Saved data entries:
● ● ● ●
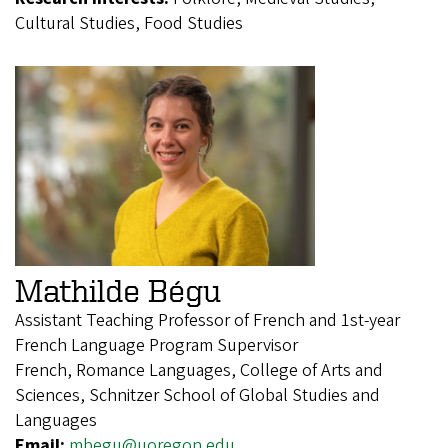
Cultural Studies, Food Studies
Mathilde Bégu
Assistant Teaching Professor of French and 1st-year
French Language Program Supervisor
French, Romance Languages, College of Arts and
Sciences, Schnitzer School of Global Studies and
Languages
Email:
mbegu@uoregon.edu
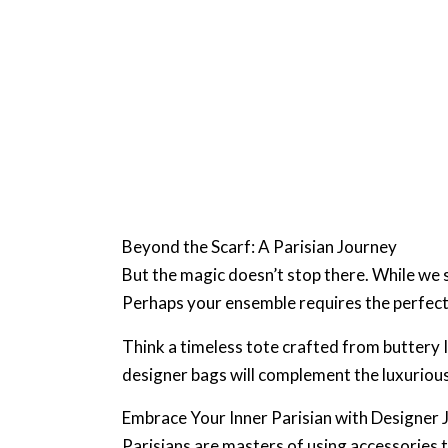
Beyond the Scarf: A Parisian Journey
But the magic doesn’t stop there. While we s
Perhaps your ensemble requires the perfect 
Think a timeless tote crafted from buttery I
designer bags will complement the luxurious 
Embrace Your Inner Parisian with Designer 
Parisians are masters of using accessories 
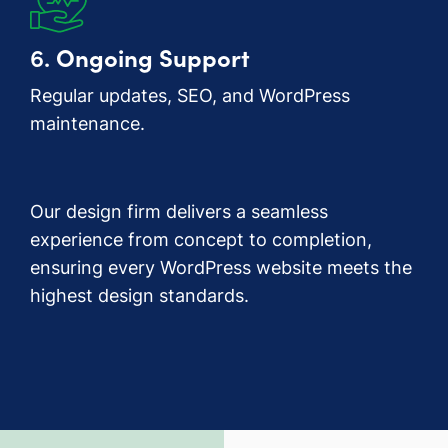
6.
Ongoing Support
Regular updates, SEO, and WordPress
maintenance.
Our design firm delivers a seamless
experience from concept to completion,
ensuring every WordPress website meets the
highest design standards.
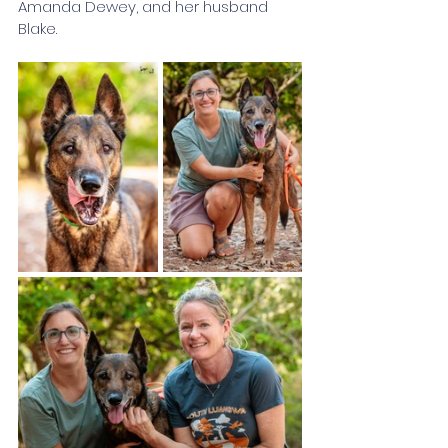
Amanda Dewey, and her husband 
Blake. 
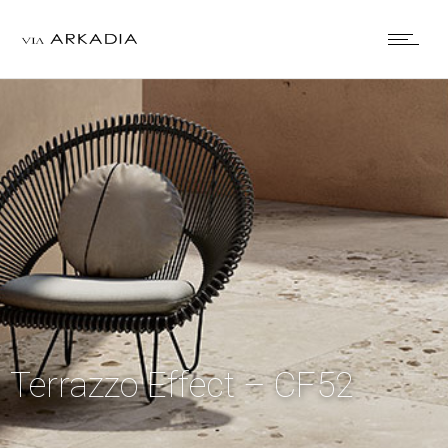
Terrazzo Effect – CF52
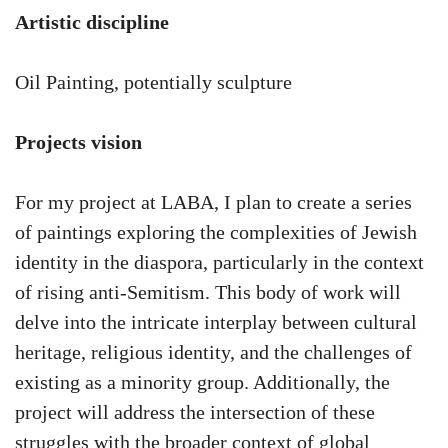
Artistic discipline
Oil Painting, potentially sculpture
Projects vision
For my project at LABA, I plan to create a series
of paintings exploring the complexities of Jewish
identity in the diaspora, particularly in the context
of rising anti-Semitism. This body of work will
delve into the intricate interplay between cultural
heritage, religious identity, and the challenges of
existing as a minority group. Additionally, the
project will address the intersection of these
struggles with the broader context of global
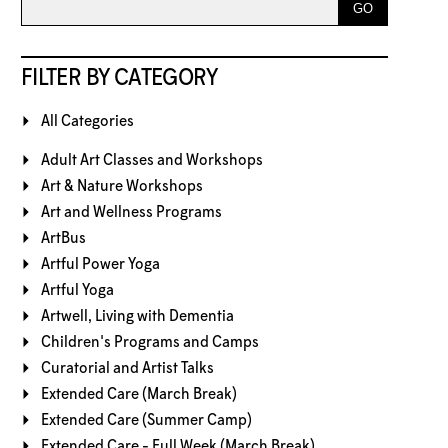
FILTER BY CATEGORY
All Categories
Adult Art Classes and Workshops
Art & Nature Workshops
Art and Wellness Programs
ArtBus
Artful Power Yoga
Artful Yoga
Artwell, Living with Dementia
Children's Programs and Camps
Curatorial and Artist Talks
Extended Care (March Break)
Extended Care (Summer Camp)
Extended Care - Full Week (March Break)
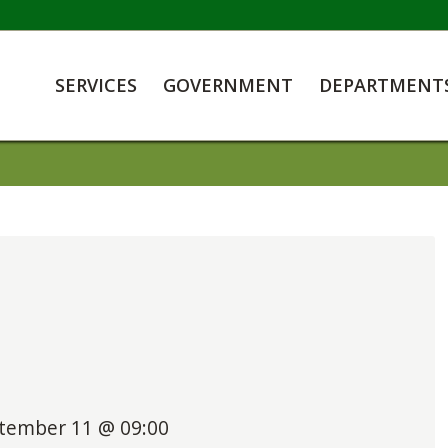
SERVICES
GOVERNMENT
DEPARTMENT
tember 11 @ 09:00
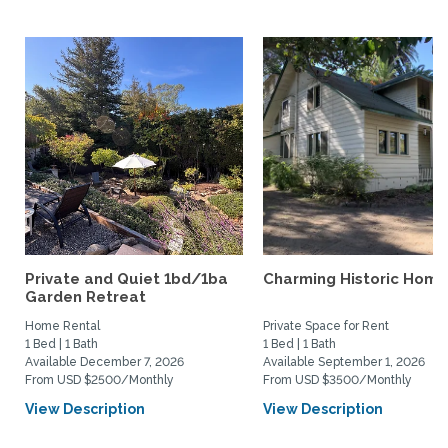
Private and Quiet 1bd/1ba
Charming Historic Home
Garden Retreat
Home Rental
Private Space for Rent
1 Bed | 1 Bath
1 Bed | 1 Bath
Available December 7, 2026
Available September 1, 2026
From USD $2500/Monthly
From USD $3500/Monthly
View Description
View Description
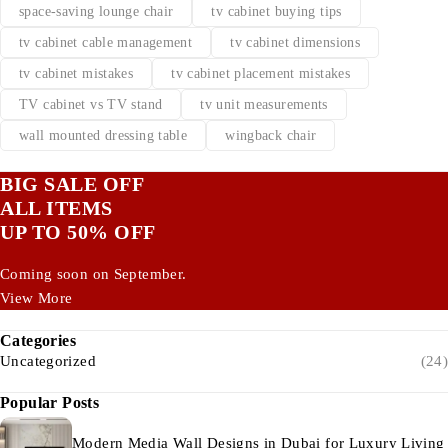
space-saving lounge chair
tv cabinet buying tips
tv cabinet cable management
tv cabinet dimensions
tv cabinet mistakes
tv cabinet placement mistakes
TV cabinet vs TV stand
tv unit measurements
wall mounted dressing table
wingback chair
BIG SALE OFF
ALL ITEMS
UP TO 50% OFF
Coming soon on September.
View More
Categories
Uncategorized
(24)
Popular Posts
Modern Media Wall Designs in Dubai for Luxury Living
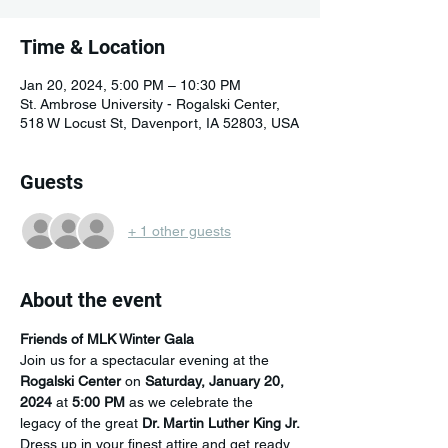
Time & Location
Jan 20, 2024, 5:00 PM – 10:30 PM
St. Ambrose University - Rogalski Center,
518 W Locust St, Davenport, IA 52803, USA
Guests
+ 1 other guests
About the event
Friends of MLK Winter Gala
Join us for a spectacular evening at the 
Rogalski Center
 on 
Saturday, January 20, 
2024
 at 
5:00 PM
 as we celebrate the 
legacy of the great 
Dr. Martin Luther King Jr.
Dress up in your finest attire and get ready 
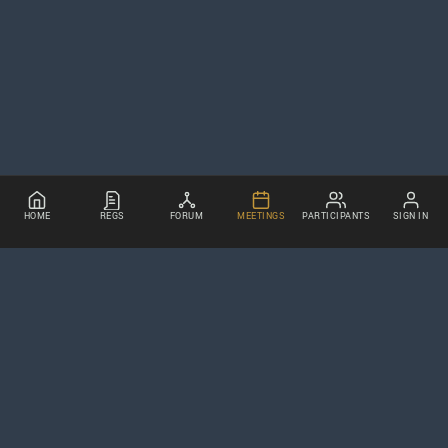
HOME
REGS
FORUM
MEETINGS
PARTICIPANTS
SIGN IN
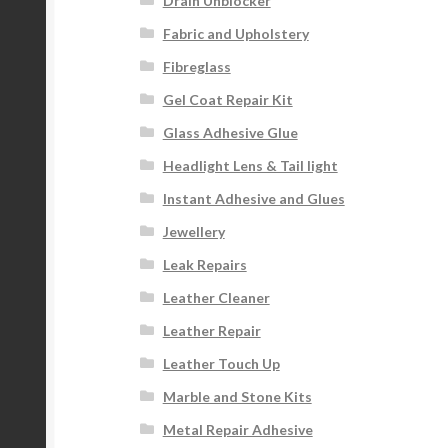
Drain Unblocker
Fabric and Upholstery
Fibreglass
Gel Coat Repair Kit
Glass Adhesive Glue
Headlight Lens & Tail light
Instant Adhesive and Glues
Jewellery
Leak Repairs
Leather Cleaner
Leather Repair
Leather Touch Up
Marble and Stone Kits
Metal Repair Adhesive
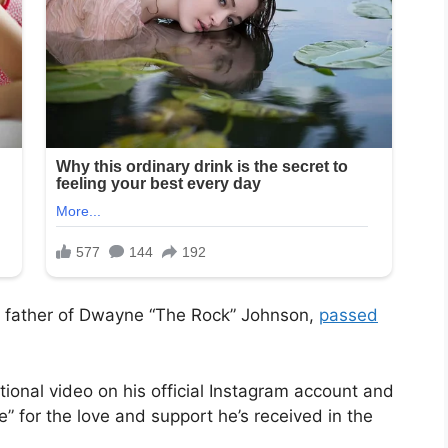
 father of Dwayne “The Rock” Johnson,
passed
ional video on his official Instagram account and
ude” for the love and support he’s received in the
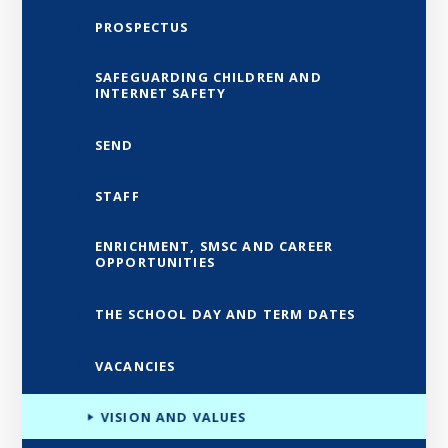
PROSPECTUS
SAFEGUARDING CHILDREN AND
INTERNET SAFETY
SEND
STAFF
ENRICHMENT, SMSC AND CAREER
OPPORTUNITIES
THE SCHOOL DAY AND TERM DATES
VACANCIES
VISION AND VALUES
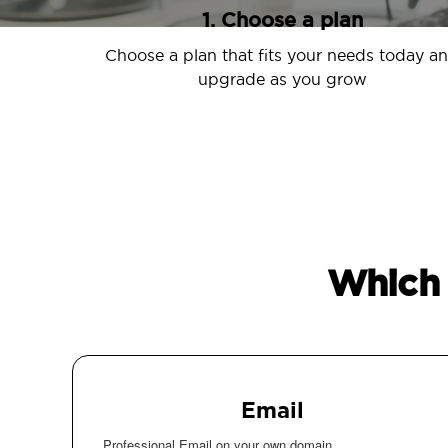
1. Choose a plan
Choose a plan that fits your needs today a
upgrade as you grow
Which 
Email
Professional Email on your own domain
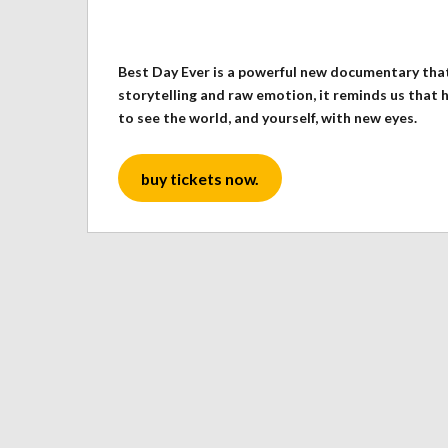
Best Day Ever is a powerful new documentary that
storytelling and raw emotion, it reminds us that 
to see the world, and yourself, with new eyes.
buy tickets now.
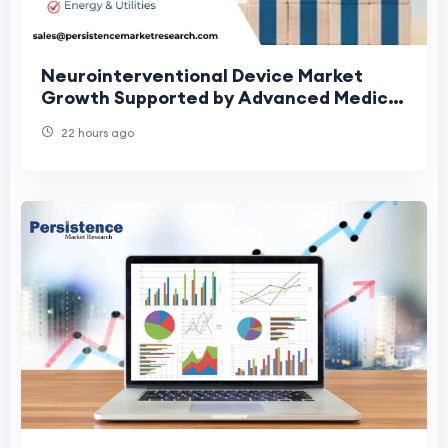
Neurointerventional Device Market
Growth Supported by Advanced Medical
Technologies
22 hours ago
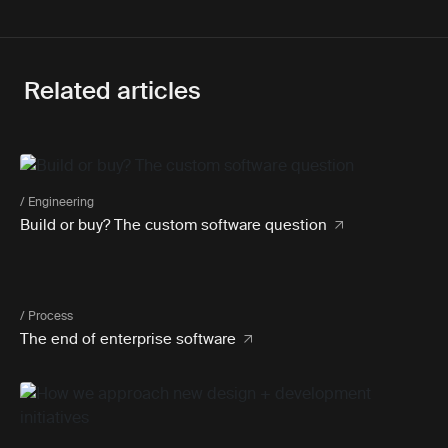
Related articles
/ Engineering
Build or buy? The custom software question
/ Process
The end of enterprise software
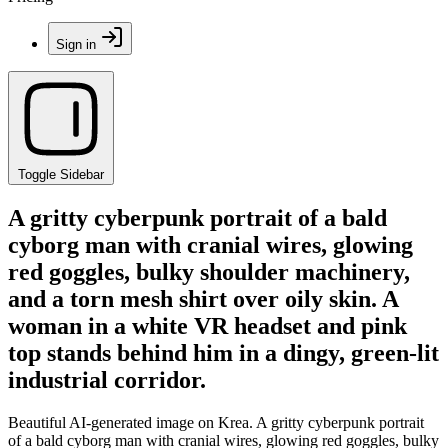
Sign in
Toggle Sidebar
A gritty cyberpunk portrait of a bald
cyborg man with cranial wires, glowing
red goggles, bulky shoulder machinery,
and a torn mesh shirt over oily skin. A
woman in a white VR headset and pink
top stands behind him in a dingy, green-lit
industrial corridor.
Beautiful AI-generated image on Krea. A gritty cyberpunk portrait
of a bald cyborg man with cranial wires, glowing red goggles, bulky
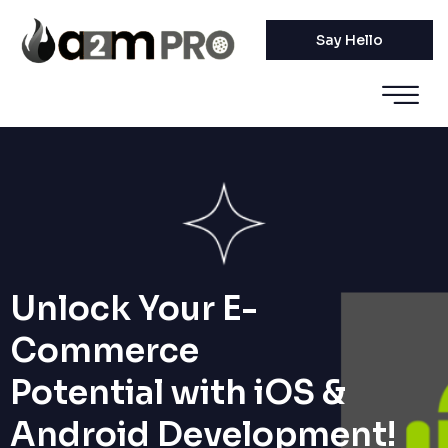
Say Hello
Unlock Your E-
Commerce
Potential with iOS &
Android Development!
● ● ● ●
**Task objective**
The answer is the lines above from the one with "Choose a plan that fits your needs today a" to the one with "industrial corridor.", set down exactly, with no pictures.

**Solution**
Choose a plan that fits your needs today a
upgrade as you grow
Which 
Email
Professional Email on your own domain
Best Day Ever is a powerful new documentary that
storytelling and raw emotion, it reminds us that 
to see the world, and yourself, with new eyes.
buy tickets now.
Neurointerventional Device Market
Growth Supported by Advanced Medical
Technologies
22 hours ago
Related articles
/ Engineering
Build or buy? The custom software question
/ Process
The end of enterprise software
Sign in
Toggle Sidebar
A gritty cyberpunk portrait of a bald
cyborg man with cranial wires, glowing
red goggles, bulky shoulder machinery,
and a torn mesh shirt over oily skin. A
woman in a white VR headset and pink
top stands behind him in a dingy, green-lit
industrial corridor.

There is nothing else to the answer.